The committee submitted its detailed report after 25 months but none of the recommendations were implemented. It was contended by a journalist who was also a member of the NCRWC that the members were highly polarized. He also added that it was unfortunate that in some vital matters did not find place in the final report. Which was simply because any one of the members had some reservations. Some highly controversial matters of doubtful legitimacy have found place in the final report because of the insistence of the one member. Also, while in some matters decisions were taken by the majority, in others unanimity was insisted upon.
It would have been better not to focus on the wish-list or the demands of some individuals. Or groups, for that matter, instead of the interests of the nation at large.
Recently, Shashi Tharoor who is a Congress Lok Sabha MP, talked about BJP’s will to re-write the Constitution.

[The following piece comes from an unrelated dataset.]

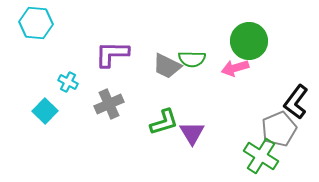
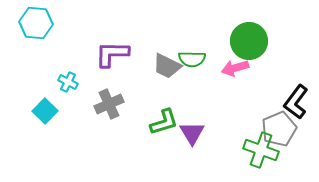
green cross: moved 6 px up; rotated 12 degrees counterclockwise
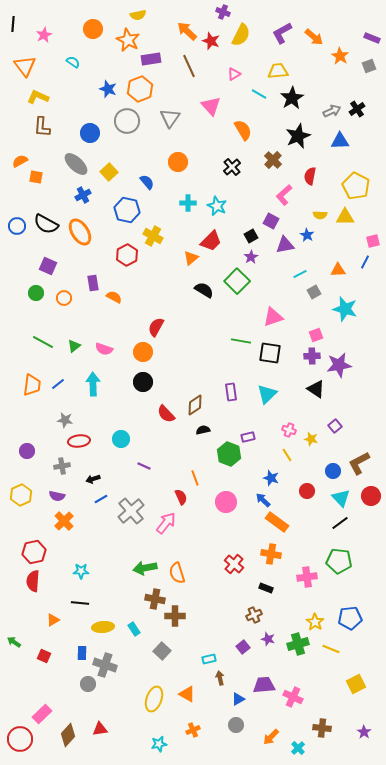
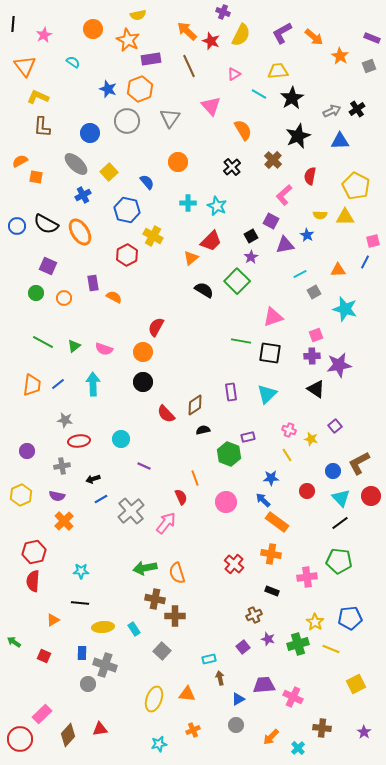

He expressed fear that if the BJP comes back to power in 2019 then it would look to re-write the Constitution. It will become a Constitution of Hindu Rashtra. He hailed that such a Constitution that the party would write will not build a nation through inclusiveness. Rather it will be one through exclusion. This will be opposite to the vision of a Constitution when it was framed.
This fear seems to be justified. But the credibility of this speech is tampered. That is because, of the 78 years of the working of the “sanctified” Constitution of 1950 about 60 years were governed by the Congress. Some major foundation-altering amendments were brought in by the Premiers of the Congress party. The Constitution was maneuver to stay in power. More so at a time when Constitutionalism was to be upheld rather than catering to the vote-banks.
Dr. Rajendra Prasad, the first President of India, in his speech as the President of the Constituent Assembly, on the day of passing of the Constitution said:-
We must admit that the defects are inherent in the situation in the country and the people at large. If the elected people are capable, and men of character and integrity; they would be able to make the best even of a defective Constitution. If they are lacking in these, the Constitution cannot help the country. After all, a Constitution like a machine is a lifeless thing. It acquires life because of the men who control it and operate it. And India needs today nothing more than a set of honest men who will have the interest of the country before them.
It is unfortunate to say that this statement down to its each and every word holds true to this day. Makers of our Constitution were visionaries. But what was lacking then and even now is the feeling of nationalism before any personal interests. The pre-independence India possessed the ability to seize its independence from the British Crown. But what it needs today is the ability to fight its greed and think as one nation.